» **WORK TO BE COMPLETED**
Reproduce everything from the start of the entries down to the line containing "Agências autorizadas", including that line, without changing a word. Don't include the pictures.

++++++++

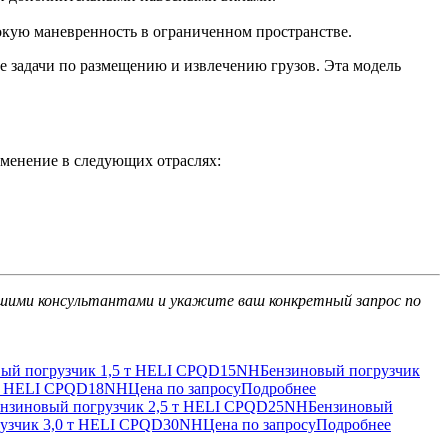
окую маневренность в ограниченном пространстве.
е задачи по размещению и извлечению грузов. Эта модель
менение в следующих отраслях:
ашими консультантами и укажите ваш конкретный запрос по
Бензиновый погрузчик
 т HELI CPQD18NH
Цена по запросу
Подробнее
Бензиновый
рузчик 3,0 т HELI CPQD30NH
Цена по запросу
Подробнее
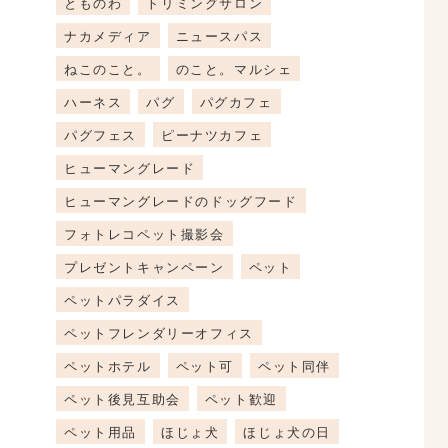
とものわ
トリミングサロン
ナカメディア
ニュースパス
ねこのこと。
のこと。マルシェ
ハーネス
パグ
パグカフェ
パグフェス
ピーナツカフェ
ヒューマングレード
ヒューマングレードのドッグフード
フォトレコペット撮影会
プレゼントキャンペーン
ペット
ペットパラダイス
ペットフレンダリーオフィス
ペットホテル
ペット可
ペット同伴
ペット後見互助会
ペット歓迎
ペット用品
ほじょ犬
ほじょ犬の日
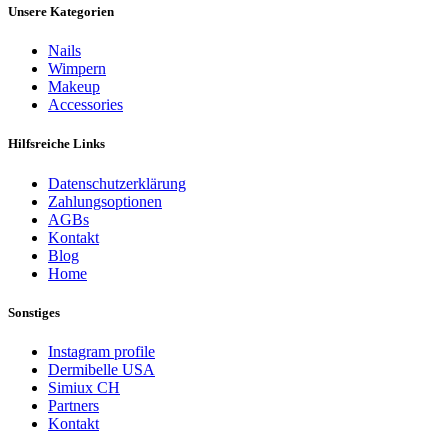
Unsere Kategorien
Nails
Wimpern
Makeup
Accessories
Hilfsreiche Links
Datenschutzerklärung
Zahlungsoptionen
AGBs
Kontakt
Blog
Home
Sonstiges
Instagram profile
Dermibelle USA
Simiux CH
Partners
Kontakt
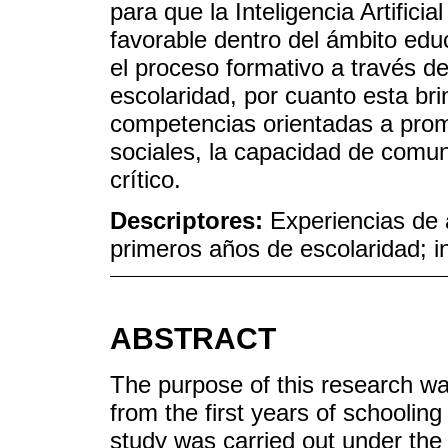
para que la Inteligencia Artifici
favorable dentro del ámbito educ
el proceso formativo a través d
escolaridad, por cuanto esta bri
competencias orientadas a promo
sociales, la capacidad de comun
crítico.
Descriptores:
Experiencias de 
primeros años de escolaridad; int
ABSTRACT
The purpose of this research was
from the first years of schooling i
study was carried out under th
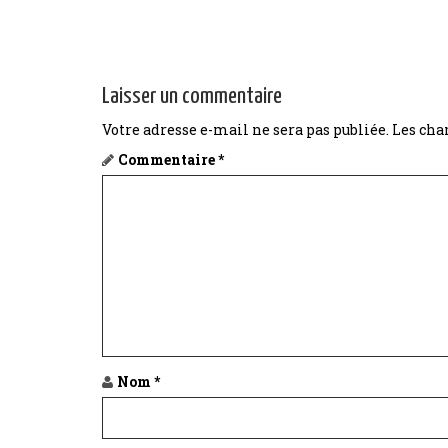
s
t
Laisser un commentaire
n
Votre adresse e-mail ne sera pas publiée.
Les cha
a
Commentaire
*
v
i
g
a
t
i
Nom
*
o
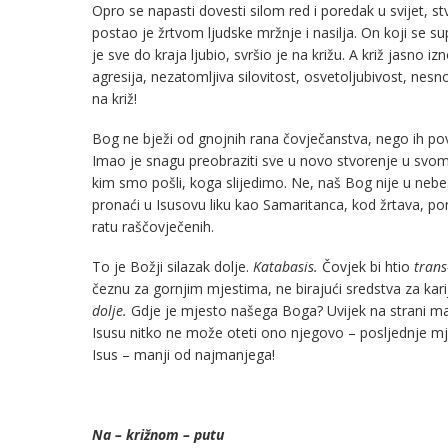
Opro se napasti dovesti silom red i poredak u svijet, stv
postao je žrtvom ljudske mržnje i nasilja. On koji se su
je sve do kraja ljubio, svršio je na križu. A križ jasno 
agresija, nezatomljiva silovitost, osvetoljubivost, nesn
na križ!
Bog ne bježi od gnojnih rana čovječanstva, nego ih povija
Imao je snagu preobraziti sve u novo stvorenje u svo
kim smo pošli, koga slijedimo. Ne, naš Bog nije u ne
pronaći u Isusovu liku kao Samaritanca, kod žrtava, pon
ratu raščovječenih.
To je Božji silazak dolje.
Katabasis.
Čovjek bi htio
trans
čeznu za gornjim mjestima, ne birajući sredstva za kar
dolje.
Gdje je mjesto našega Boga? Uvijek na strani male
Isusu nitko ne može oteti ono njegovo – posljednje mj
Isus – manji od najmanjega!
Na – križnom – putu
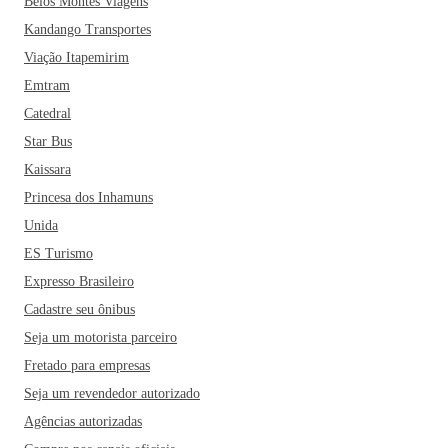
Belos Montes Viagens
Kandango Transportes
Viação Itapemirim
Emtram
Catedral
Star Bus
Kaissara
Princesa dos Inhamuns
Unida
ES Turismo
Expresso Brasileiro
Cadastre seu ônibus
Seja um motorista parceiro
Fretado para empresas
Seja um revendedor autorizado
Agências autorizadas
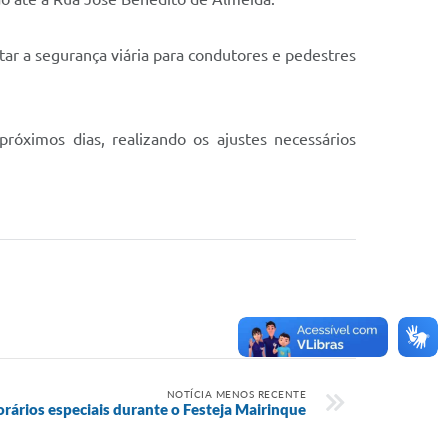
ar a segurança viária para condutores e pedestres
óximos dias, realizando os ajustes necessários
NOTÍCIA MENOS RECENTE
orários especiais durante o Festeja Mairinque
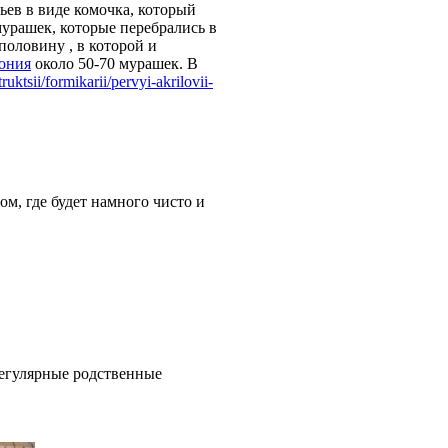
ьев в виде комочка, который
мурашек, которые перебрались в
половину , в которой и
ония
около 50-70 мурашек. В
ruktsii/formikarii/pervyi-akrilovii-
ом, где будет намного чисто и
регулярные родственные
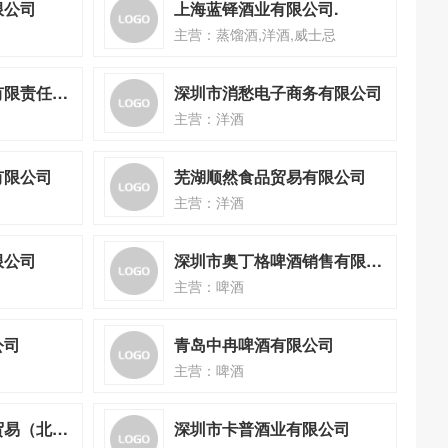
限公司
上海蓝铎酒业有限公司.
主营：蒸馏酒,洋酒,威士忌
深圳市百福尊酒业有限责任公司
深圳市消愁电子商务有限公司
主营：洋酒
有限公司
芜湖顺然食品贸易有限公司
主营：洋酒
限公司
深圳市奥丁格啤酒销售有限公司
主营：啤酒
公司
青岛中冉啤酒有限公司
主营：啤酒
威尔吉马国际洋酒贸易（北京）有限公司
深圳市卡普酒业有限公司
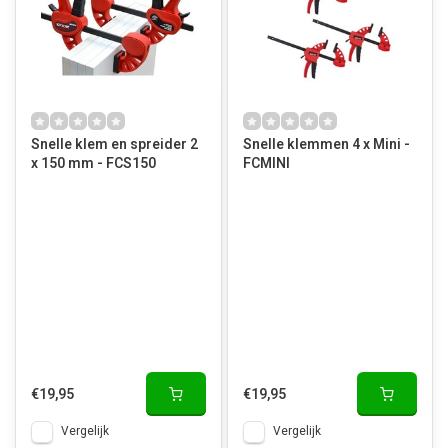
Snelle klem en spreider 2
Snelle klemmen 4 x Mini -
x 150 mm - FCS150
FCMINI
€19,95
€19,95
Vergelijk
Vergelijk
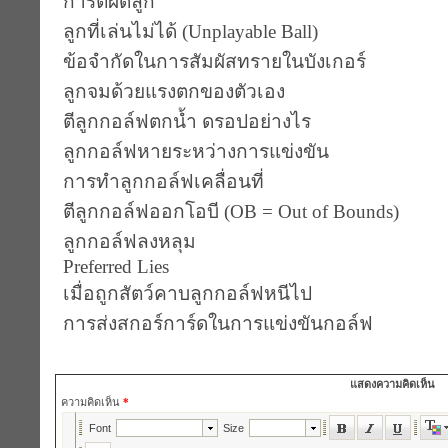
การตีผิดลูก
ลูกที่เล่นไม่ได้ (Unplayable Ball)
ข้อจำกัดในการสัมผัสทรายในบังเกอร์
ลูกจมด้วยแรงตกของตัวเอง
ตีลูกกอล์ฟตกน้ำ ดรอปอย่างไร
ลูกกอล์ฟหายระหว่างการแข่งขัน
การทำลูกกอล์ฟเคลื่อนที่
ตีลูกกอล์ฟออกโอบี (OB = Out of Bounds)
ลูกกอล์ฟลงหลุม
Preferred Lies
เมื่อถูกสัตว์คาบลูกกอล์ฟหนีไป
การส่งสกอร์การ์ดในการแข่งขันกอล์ฟ
แสดงความคิดเห็น
ความคิดเห็น
*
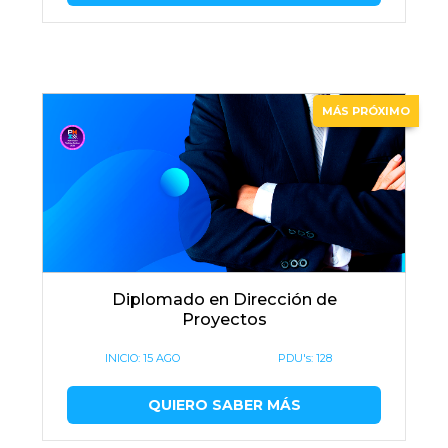
MÁS PRÓXIMO
Diplomado en Dirección de
Proyectos
INICIO:
15 AGO
PDU's: 128
QUIERO SABER MÁS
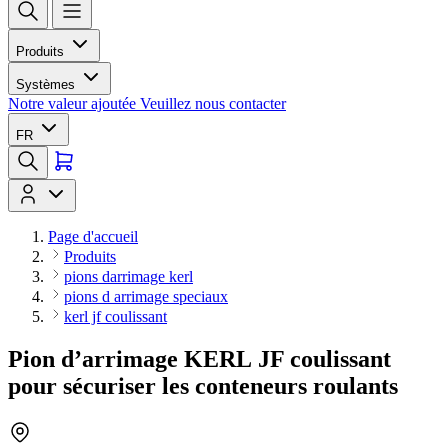
Produits
Systèmes
Notre valeur ajoutée
Veuillez nous contacter
FR
Page d'accueil
Produits
pions darrimage kerl
pions d arrimage speciaux
kerl jf coulissant
Pion d’arrimage KERL JF coulissant
pour sécuriser les conteneurs roulants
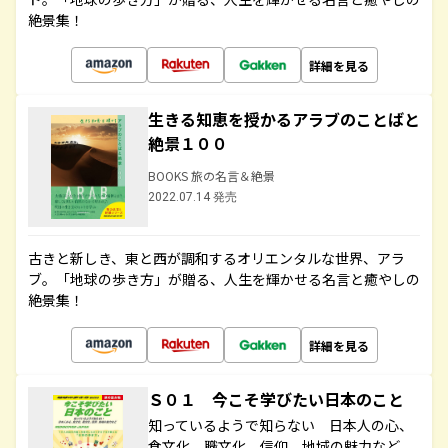
絶景集！
詳細を見る
生きる知恵を授かるアラブのことばと
絶景１００
BOOKS 旅の名言＆絶景
2022.07.14 発売
古きと新しき、東と西が調和するオリエンタルな世界、アラ
ブ。「地球の歩き方」が贈る、人生を輝かせる名言と癒やしの
絶景集！
詳細を見る
Ｓ０１ 今こそ学びたい日本のこと
知っているようで知らない 日本人の心、
食文化、職文化、信仰、地域の魅力など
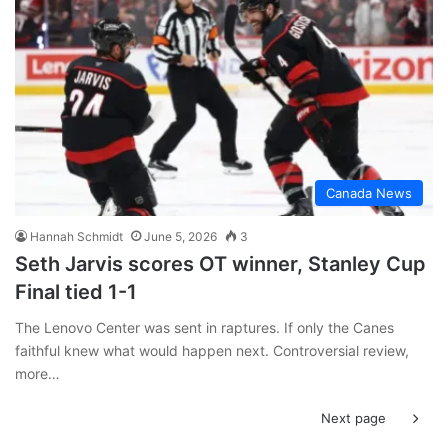
Canada News
Hannah Schmidt
June 5, 2026
3
Seth Jarvis scores OT winner, Stanley Cup
Final tied 1-1
The Lenovo Center was sent in raptures. If only the Canes
faithful knew what would happen next. Controversial review,
more…
Next page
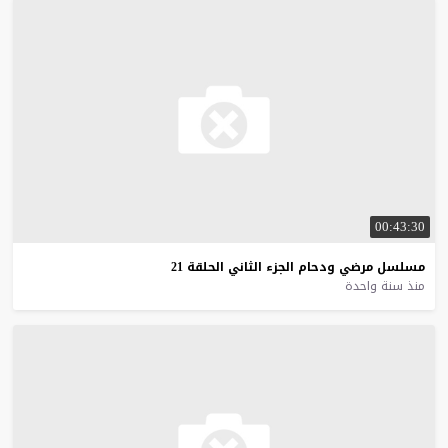
00:43:30
مسلسل
مرضي
ودحام
الجزء
الثاني
الحلقة
21
منذ سنة واحدة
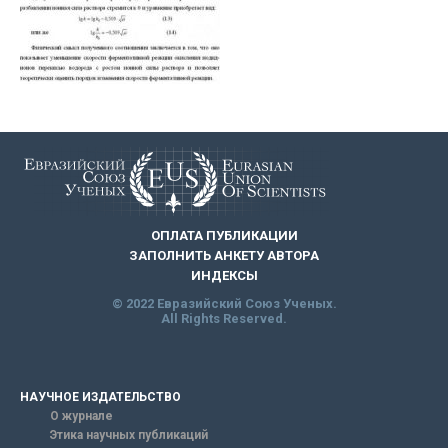
ОПЛАТА ПУБЛИКАЦИИ
ЗАПОЛНИТЬ АНКЕТУ АВТОРА
ИНДЕКСЫ
© 2022 Евразийский Союз Ученых.
All Rights Reserved.
НАУЧНОЕ ИЗДАТЕЛЬСТВО
О журнале
Этика научных публикаций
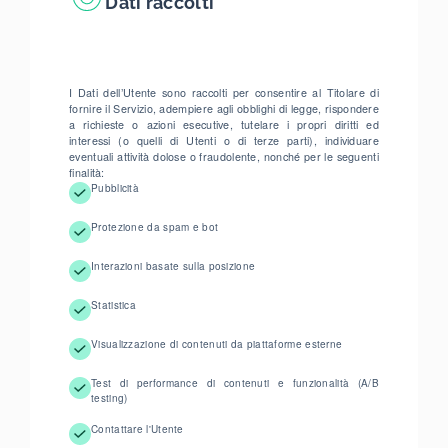
Dati raccolti
I Dati dell’Utente sono raccolti per consentire al Titolare di
fornire il Servizio, adempiere agli obblighi di legge, rispondere
a richieste o azioni esecutive, tutelare i propri diritti ed
interessi (o quelli di Utenti o di terze parti), individuare
eventuali attività dolose o fraudolente, nonché per le seguenti
finalità:
Pubblicità
Protezione da spam e bot
Interazioni basate sulla posizione
Statistica
Visualizzazione di contenuti da piattaforme esterne
Test di performance di contenuti e funzionalità (A/B
testing)
Contattare l'Utente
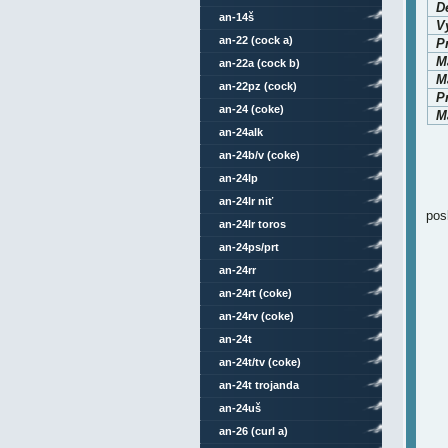
D
an-14š
V
an-22 (cock a)
P
M
an-22a (cock b)
Ma
an-22pz (cock)
P
an-24 (coke)
Ma
an-24alk
an-24b/v (coke)
an-24lp
an-24lr niť
pos
an-24lr toros
an-24ps/prt
an-24rr
an-24rt (coke)
an-24rv (coke)
an-24t
an-24t/tv (coke)
an-24t trojanda
an-24uš
an-26 (curl a)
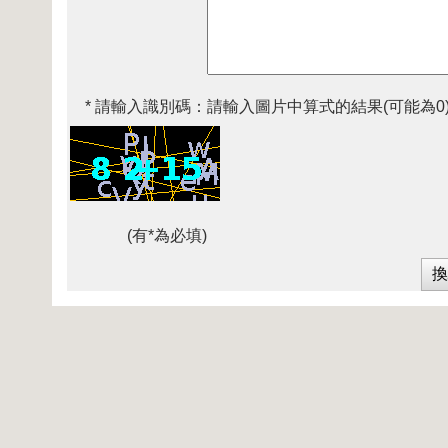
* 請輸入識別碼：
請輸入圖片中算式的結果(可能為0
(有*為必填)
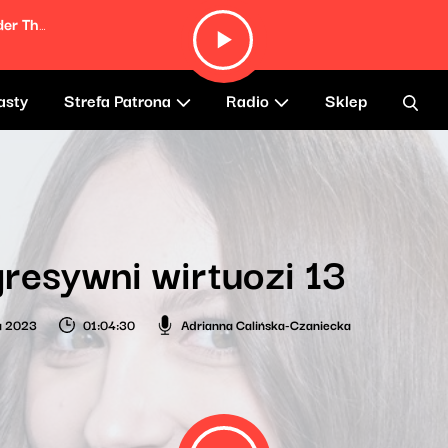
The Harder They Come (From "The Harder They Come" Soundtrack)
asty
Strefa Patrona
Radio
Sklep
resywni wirtuozi 13
ia 2023
01:04:30
Adrianna Calińska-Czaniecka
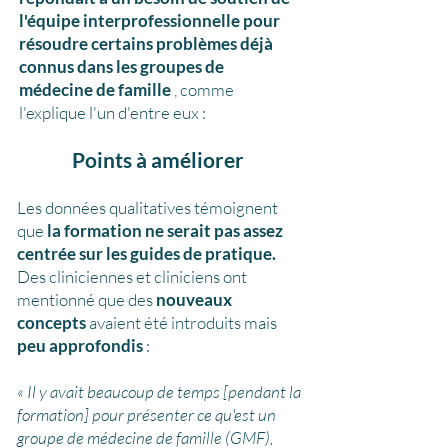
l'équipe interprofessionnelle pour
résoudre certains problèmes déjà
connus dans les groupes de
médecine de famille
, comme
l'explique l'un d'entre eux :
Points à améliorer
Les données qualitatives témoignent
que
la formation ne serait pas assez
centrée sur les guides de pratique.
Des cliniciennes et cliniciens ont
mentionné que des
nouveaux
concepts
avaient été introduits mais
peu approfondis
:
« Il y avait beaucoup de temps [pendant la
formation] pour présenter ce qu'est un
groupe de médecine de famille (GMF),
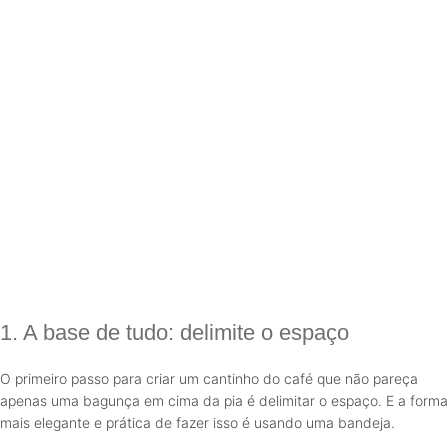
1. A base de tudo: delimite o espaço
O primeiro passo para criar um cantinho do café que não pareça
apenas uma bagunça em cima da pia é delimitar o espaço. E a forma
mais elegante e prática de fazer isso é usando uma bandeja.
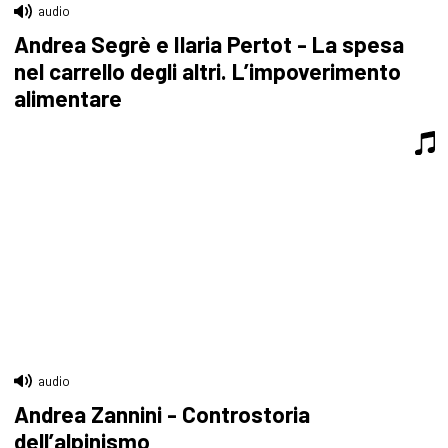
audio
Andrea Segrè e Ilaria Pertot - La spesa
nel carrello degli altri. L’impoverimento
alimentare
audio
Andrea Zannini - Controstoria
dell’alpinismo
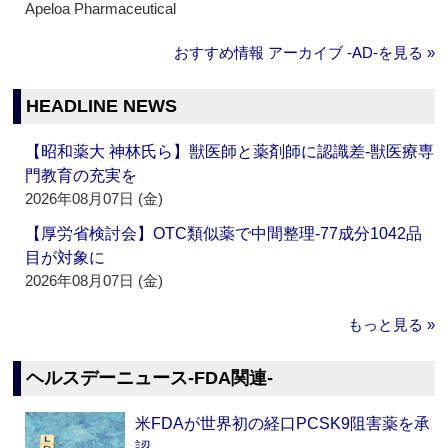
Apeloa Pharmaceutical
おすすめ情報 アーカイブ ‐AD‐を見る »
HEADLINE NEWS
【昭和薬大 神林氏ら】獣医師と薬剤師に認識差‐獣医療専
門教育の充実を
2026年08月07日 (金)
【厚労省検討会】OTC類似薬で中間整理‐77成分1042品
目が対象に
2026年08月07日 (金)
もっと見る »
ヘルスデーニュース‐FDA関連‐
米FDAが世界初の経口PCSK9阻害薬を承
認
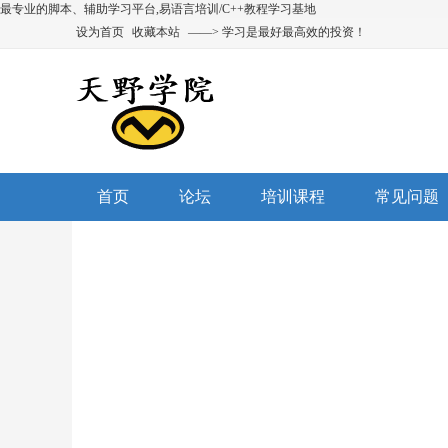
最专业的脚本、辅助学习平台,易语言培训/C++教程学习基地
设为首页
收藏本站
——> 学习是最好最高效的投资！
首页
论坛
培训课程
常见问题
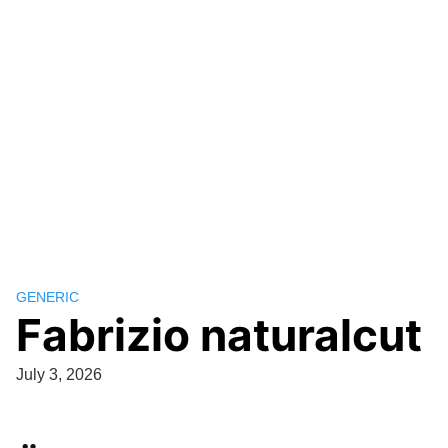
GENERIC
Fabrizio naturalcut
July 3, 2026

++++++++

» **RESPONSE TO THE TASK**
окую маневренность в ограниченном пространстве.
е задачи по размещению и извлечению грузов. Эта модель
менение в следующих отраслях:
ашими консультантами и укажите ваш конкретный запрос по
Бензиновый погрузчик
 т HELI CPQD18NH
Цена по запросу
Подробнее
Бензиновый
рузчик 3,0 т HELI CPQD30NH
Цена по запросу
Подробнее
とものわ
トリミングサロン
ナカメディア
ニュースパス
ねこのこと。
のこと。マルシェ
ハーネス
パグ
パグカフェ
パグフェス
ピーナツカフェ
ヒューマングレード
ヒューマングレードのドッグフード
フォトレコペット撮影会
プレゼントキャンペーン
ペット
ペットパラダイス
ペットフレンダリーオフィス
ペットホテル
ペット可
ペット同伴
ペット後見互助会
ペット歓迎
ペット用品
ほじょ犬
ほじょ犬の日
Unsere Kategorien
Nails
Wimpern
Makeup
Accessories
Hilfsreiche Links
Datenschutzerklärung
Zahlungsoptionen
AGBs
Kontakt
Blog
Home
Sonstiges
Instagram profile
Dermibelle USA
Simiux CH
Partners
Kontakt
para que la Inteligencia Artifici
favorable dentro del ámbito educ
el proceso formativo a través d
escolaridad, por cuanto esta bri
competencias orientadas a promo
sociales, la capacidad de comun
crítico.
Descriptores:
Experiencias de 
primeros años de escolaridad; int
ABSTRACT
The purpose of this research was
from the first years of schooling i
study was carried out under th
s
t
Laisser un commentaire
n
Votre adresse e-mail ne sera pas publiée.
Les cha
a
Commentaire
*
v
i
g
a
t
i
Nom
*
o
Opro se napasti dovesti silom red i poredak u svijet, stv
postao je žrtvom ljudske mržnje i nasilja. On koji se su
je sve do kraja ljubio, svršio je na križu. A križ jasno 
agresija, nezatomljiva silovitost, osvetoljubivost, nesn
na križ!
Bog ne bježi od gnojnih rana čovječanstva, nego ih povija
Imao je snagu preobraziti sve u novo stvorenje u svo
kim smo pošli, koga slijedimo. Ne, naš Bog nije u ne
pronaći u Isusovu liku kao Samaritanca, kod žrtava, pon
ratu raščovječenih.
To je Božji silazak dolje.
Katabasis.
Čovjek bi htio
trans
čeznu za gornjim mjestima, ne birajući sredstva za kar
dolje.
Gdje je mjesto našega Boga? Uvijek na strani male
Isusu nitko ne može oteti ono njegovo – posljednje mj
Isus – manji od najmanjega!
Na – križnom – putu
Belos Montes Viagens
Kandango Transportes
Viação Itapemirim
Emtram
Catedral
Star Bus
Kaissara
Princesa dos Inhamuns
Unida
ES Turismo
Expresso Brasileiro
Cadastre seu ônibus
Seja um motorista parceiro
Fretado para empresas
Seja um revendedor autorizado
Agências autorizadas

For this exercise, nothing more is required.